#### Text for analysis:

Even though osteoporotic therapies have increased considerably, cases of osteoporosis continue to be reported in the US because society lacks the capacity to treat all cases of postmenopausal osteoporosis in Women (Kanis et al. , 2005). There is a need to use treatments that are target species in order to minimize unnecessary treatments, side effects, and increased costs in high-risk individuals. World Health Organization recommends the use of X-ray absorptiometry (DXA) in diagnosing osteoporosis (Kanis et al. , 2005). DXA measures bone mineral density using the T-scores2 which are the standard deviations recorded below or above the recommended bone density.
Stuart (n. d) records that T-scores between -1 to -2.5 could be considered low BMD while T-scores of -2.5 or lower is considered osteoporosis. The high prevalence rate of Osteoporosis, therefore, identifies it as a significant problem in society. Its scope that involves bone fracture and the subsequent adverse effects, therefore, calls for an adequate management approach. While its diagnosis criteria and technologies, as well as treatment, exist, the best time for initiating a pharmacologic therapy has not been empirically determined.

#### Provided information:
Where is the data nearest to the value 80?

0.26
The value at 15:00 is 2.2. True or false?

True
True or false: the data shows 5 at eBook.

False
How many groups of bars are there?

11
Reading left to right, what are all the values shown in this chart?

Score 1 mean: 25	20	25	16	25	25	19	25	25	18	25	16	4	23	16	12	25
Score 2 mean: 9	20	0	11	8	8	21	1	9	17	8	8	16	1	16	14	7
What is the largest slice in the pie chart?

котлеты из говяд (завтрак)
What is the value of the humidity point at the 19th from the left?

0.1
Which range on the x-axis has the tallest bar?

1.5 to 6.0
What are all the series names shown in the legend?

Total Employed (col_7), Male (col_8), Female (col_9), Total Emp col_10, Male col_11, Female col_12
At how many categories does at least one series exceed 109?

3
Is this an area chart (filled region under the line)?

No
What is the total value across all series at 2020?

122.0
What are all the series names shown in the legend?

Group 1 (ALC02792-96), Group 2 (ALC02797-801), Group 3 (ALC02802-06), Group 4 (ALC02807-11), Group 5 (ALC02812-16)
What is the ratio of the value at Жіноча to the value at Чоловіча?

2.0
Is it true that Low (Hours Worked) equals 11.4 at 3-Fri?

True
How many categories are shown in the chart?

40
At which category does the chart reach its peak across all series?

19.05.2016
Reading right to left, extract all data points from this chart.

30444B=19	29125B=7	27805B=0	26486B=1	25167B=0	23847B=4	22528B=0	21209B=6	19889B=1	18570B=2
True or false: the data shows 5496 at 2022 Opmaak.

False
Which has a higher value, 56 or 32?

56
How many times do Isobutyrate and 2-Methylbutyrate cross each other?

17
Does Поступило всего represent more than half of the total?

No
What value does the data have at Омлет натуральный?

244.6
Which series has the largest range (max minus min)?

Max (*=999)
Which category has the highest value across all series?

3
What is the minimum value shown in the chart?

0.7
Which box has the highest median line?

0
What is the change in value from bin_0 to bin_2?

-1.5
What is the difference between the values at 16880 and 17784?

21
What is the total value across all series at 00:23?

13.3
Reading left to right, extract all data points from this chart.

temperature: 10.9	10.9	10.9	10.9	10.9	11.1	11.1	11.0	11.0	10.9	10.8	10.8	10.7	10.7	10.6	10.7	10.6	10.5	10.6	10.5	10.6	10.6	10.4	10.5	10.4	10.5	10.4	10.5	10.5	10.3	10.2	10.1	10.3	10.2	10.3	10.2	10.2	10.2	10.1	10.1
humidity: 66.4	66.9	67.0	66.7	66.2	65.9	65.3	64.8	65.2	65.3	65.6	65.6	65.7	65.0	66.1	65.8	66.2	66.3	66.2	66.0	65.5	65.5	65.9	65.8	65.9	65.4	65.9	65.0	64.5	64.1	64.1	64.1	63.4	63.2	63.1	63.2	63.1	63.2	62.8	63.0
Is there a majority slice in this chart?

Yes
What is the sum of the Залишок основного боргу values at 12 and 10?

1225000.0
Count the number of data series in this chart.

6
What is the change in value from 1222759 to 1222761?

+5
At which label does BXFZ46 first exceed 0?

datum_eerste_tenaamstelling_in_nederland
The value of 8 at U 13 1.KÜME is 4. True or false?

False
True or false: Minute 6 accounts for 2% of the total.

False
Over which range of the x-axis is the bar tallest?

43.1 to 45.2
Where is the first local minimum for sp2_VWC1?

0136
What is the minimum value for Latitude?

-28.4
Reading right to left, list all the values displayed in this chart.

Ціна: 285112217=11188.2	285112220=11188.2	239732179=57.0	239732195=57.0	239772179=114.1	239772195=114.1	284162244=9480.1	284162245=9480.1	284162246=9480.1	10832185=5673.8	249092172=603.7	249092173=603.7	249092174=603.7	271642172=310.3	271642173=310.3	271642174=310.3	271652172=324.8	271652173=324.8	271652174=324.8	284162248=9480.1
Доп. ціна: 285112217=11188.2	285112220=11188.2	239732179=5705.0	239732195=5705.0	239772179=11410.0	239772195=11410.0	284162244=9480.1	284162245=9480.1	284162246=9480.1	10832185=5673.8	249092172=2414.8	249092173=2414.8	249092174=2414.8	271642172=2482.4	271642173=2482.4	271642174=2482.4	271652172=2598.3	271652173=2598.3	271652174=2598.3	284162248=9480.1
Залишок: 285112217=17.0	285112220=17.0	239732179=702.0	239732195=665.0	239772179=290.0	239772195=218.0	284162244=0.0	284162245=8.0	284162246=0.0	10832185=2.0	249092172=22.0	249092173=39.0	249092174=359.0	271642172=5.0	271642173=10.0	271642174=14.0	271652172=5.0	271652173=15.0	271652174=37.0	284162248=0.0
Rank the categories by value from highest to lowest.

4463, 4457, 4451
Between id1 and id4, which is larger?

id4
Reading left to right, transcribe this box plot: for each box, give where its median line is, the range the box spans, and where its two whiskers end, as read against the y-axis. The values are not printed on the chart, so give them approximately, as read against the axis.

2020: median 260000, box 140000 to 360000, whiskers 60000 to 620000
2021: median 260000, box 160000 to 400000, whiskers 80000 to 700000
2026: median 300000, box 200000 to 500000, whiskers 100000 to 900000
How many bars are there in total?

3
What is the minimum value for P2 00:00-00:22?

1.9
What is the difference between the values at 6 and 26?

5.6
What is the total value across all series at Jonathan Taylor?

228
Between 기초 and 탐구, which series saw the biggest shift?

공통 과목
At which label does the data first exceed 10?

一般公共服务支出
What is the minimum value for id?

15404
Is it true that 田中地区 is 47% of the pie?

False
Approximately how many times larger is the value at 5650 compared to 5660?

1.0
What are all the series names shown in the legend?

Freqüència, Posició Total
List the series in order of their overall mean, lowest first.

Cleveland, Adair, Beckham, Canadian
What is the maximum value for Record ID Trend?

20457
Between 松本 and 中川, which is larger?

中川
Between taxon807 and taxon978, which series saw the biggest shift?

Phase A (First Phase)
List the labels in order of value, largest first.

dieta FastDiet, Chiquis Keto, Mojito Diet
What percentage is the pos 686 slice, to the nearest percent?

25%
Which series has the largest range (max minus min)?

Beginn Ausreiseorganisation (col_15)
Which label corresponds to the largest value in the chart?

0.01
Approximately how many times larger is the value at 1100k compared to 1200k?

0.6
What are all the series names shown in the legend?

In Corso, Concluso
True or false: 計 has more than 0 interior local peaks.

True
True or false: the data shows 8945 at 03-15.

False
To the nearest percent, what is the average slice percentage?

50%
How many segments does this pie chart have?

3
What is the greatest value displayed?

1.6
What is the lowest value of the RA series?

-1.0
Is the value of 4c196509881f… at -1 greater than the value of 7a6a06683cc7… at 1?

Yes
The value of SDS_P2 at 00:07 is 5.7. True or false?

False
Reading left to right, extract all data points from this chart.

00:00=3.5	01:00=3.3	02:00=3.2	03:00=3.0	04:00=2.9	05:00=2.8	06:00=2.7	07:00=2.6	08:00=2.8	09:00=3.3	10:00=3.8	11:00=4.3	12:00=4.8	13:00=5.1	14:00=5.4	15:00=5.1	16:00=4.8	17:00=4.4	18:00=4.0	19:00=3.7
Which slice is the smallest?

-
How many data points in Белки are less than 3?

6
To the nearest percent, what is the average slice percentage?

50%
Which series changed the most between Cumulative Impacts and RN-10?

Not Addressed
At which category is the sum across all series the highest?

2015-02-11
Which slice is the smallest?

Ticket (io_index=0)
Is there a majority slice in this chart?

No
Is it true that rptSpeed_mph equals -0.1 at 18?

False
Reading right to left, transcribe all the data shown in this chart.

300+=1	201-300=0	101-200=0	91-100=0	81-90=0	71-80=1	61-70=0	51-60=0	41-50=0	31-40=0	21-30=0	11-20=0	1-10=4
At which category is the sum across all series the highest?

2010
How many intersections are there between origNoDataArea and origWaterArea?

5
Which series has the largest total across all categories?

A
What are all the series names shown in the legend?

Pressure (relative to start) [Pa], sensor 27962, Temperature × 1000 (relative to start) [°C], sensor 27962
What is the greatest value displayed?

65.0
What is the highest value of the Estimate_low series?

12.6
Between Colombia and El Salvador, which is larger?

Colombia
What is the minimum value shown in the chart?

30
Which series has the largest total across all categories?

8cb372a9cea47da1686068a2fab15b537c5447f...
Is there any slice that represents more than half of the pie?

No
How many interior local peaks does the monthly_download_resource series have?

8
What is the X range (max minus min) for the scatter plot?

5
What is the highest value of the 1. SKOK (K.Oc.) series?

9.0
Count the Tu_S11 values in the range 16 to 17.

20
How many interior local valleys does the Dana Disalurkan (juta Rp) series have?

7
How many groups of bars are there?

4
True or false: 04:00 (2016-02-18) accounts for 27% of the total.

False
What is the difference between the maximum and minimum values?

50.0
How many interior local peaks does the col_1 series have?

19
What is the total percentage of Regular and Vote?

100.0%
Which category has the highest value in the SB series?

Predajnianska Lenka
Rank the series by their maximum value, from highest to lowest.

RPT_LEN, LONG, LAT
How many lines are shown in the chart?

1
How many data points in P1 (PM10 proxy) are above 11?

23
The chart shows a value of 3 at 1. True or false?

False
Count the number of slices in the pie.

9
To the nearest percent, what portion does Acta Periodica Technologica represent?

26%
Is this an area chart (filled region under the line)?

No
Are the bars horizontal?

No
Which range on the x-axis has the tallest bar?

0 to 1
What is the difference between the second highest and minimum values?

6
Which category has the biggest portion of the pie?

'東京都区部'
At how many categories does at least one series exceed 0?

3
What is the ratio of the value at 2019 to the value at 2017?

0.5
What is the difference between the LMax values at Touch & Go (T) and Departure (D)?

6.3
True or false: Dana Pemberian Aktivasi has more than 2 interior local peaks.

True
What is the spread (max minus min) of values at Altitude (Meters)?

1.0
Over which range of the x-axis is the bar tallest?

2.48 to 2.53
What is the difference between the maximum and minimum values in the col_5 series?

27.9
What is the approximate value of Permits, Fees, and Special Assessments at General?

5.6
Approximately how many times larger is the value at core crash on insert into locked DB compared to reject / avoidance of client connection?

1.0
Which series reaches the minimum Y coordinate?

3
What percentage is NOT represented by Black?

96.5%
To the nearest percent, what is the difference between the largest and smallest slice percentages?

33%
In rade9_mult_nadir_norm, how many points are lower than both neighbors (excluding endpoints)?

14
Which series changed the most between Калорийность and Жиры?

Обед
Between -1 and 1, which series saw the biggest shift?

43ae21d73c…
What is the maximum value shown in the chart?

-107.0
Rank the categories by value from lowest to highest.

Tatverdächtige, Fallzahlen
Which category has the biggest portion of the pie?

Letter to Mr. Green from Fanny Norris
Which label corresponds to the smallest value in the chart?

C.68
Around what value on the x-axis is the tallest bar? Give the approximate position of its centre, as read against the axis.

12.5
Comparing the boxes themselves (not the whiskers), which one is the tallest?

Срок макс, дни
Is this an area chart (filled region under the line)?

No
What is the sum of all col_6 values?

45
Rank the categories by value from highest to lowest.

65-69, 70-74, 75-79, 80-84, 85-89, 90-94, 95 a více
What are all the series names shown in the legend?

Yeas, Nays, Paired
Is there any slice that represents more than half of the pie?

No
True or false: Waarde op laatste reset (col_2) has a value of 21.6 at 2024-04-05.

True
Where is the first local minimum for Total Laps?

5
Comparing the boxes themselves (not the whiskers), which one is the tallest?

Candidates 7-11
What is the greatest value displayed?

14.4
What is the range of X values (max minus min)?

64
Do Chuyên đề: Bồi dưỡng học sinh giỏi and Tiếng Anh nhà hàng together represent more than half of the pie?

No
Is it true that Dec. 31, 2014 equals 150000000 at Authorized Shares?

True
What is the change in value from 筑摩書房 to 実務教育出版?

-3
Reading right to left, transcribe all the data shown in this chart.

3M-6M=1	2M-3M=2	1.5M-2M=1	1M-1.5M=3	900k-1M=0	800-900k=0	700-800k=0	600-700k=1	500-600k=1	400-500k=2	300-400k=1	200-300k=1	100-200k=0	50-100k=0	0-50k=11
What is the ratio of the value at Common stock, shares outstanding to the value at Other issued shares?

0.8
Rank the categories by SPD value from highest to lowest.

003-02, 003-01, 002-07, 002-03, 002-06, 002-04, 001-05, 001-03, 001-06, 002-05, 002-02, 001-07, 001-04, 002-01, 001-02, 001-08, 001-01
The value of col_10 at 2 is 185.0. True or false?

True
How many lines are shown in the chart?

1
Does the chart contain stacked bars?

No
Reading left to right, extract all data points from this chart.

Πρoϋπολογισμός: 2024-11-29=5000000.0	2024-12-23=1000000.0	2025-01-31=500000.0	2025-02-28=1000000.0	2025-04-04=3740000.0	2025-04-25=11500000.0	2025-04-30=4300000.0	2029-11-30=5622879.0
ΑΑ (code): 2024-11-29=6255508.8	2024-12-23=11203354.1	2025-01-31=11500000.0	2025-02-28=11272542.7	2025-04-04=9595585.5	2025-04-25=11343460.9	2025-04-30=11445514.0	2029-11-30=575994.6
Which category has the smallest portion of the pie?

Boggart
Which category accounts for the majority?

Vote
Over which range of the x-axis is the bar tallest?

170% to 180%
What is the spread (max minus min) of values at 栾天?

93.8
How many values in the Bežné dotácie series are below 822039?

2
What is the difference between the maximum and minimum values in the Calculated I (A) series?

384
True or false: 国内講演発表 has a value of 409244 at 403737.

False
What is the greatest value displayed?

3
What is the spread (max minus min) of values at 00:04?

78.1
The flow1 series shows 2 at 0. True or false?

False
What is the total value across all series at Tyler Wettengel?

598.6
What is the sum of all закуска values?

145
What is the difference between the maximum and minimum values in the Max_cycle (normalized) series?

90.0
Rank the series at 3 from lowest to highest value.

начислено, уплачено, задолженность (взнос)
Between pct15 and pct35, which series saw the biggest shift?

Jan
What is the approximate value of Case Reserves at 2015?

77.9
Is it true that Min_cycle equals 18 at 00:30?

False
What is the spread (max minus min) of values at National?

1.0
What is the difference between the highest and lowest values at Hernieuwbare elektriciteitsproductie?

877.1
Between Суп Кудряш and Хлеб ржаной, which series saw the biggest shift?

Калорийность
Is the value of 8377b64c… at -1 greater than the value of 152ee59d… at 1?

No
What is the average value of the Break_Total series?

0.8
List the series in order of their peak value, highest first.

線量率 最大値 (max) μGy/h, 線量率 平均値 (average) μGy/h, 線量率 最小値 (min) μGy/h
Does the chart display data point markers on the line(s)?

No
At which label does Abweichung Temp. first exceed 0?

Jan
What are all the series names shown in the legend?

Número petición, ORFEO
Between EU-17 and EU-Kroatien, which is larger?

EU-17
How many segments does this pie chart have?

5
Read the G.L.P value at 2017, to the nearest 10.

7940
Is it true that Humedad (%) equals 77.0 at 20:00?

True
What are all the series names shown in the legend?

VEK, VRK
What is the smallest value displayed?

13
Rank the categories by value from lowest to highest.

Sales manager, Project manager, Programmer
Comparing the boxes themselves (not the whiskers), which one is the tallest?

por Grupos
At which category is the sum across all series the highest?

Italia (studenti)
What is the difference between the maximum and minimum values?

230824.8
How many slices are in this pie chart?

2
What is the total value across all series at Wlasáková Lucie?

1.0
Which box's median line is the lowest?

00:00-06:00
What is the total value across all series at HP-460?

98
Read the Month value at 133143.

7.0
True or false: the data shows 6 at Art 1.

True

#### Assignment 1:
In the osteoporosis passage, what range of T-scores could be considered low BMD?
#### Assignment 2:
Write out everything in the osteoporosis passage from "Stuart (n. d)" down to "been empirically determined.".
#### Assignment 3:
Sum up the osteoporosis passage in two sentences.

#### Expected output 1:
T-scores between -1 and -2.5.

#### Expected output 2:
Stuart (n. d) records that T-scores between -1 to -2.5 could be considered low BMD while T-scores of -2.5 or lower is considered osteoporosis. The high prevalence rate of Osteoporosis, therefore, identifies it as a significant problem in society. Its scope that involves bone fracture and the subsequent adverse effects, therefore, calls for an adequate management approach. While its diagnosis criteria and technologies, as well as treatment, exist, the best time for initiating a pharmacologic therapy has not been empirically determined.

#### Expected output 3:
Cases of osteoporosis continue to be reported in the US, and the World Health Organization recommends diagnosing it with X-ray absorptiometry (DXA), which measures bone mineral density using T-scores. A T-score of -2.5 or lower is considered osteoporosis, but the best time to start drug therapy has not been empirically determined.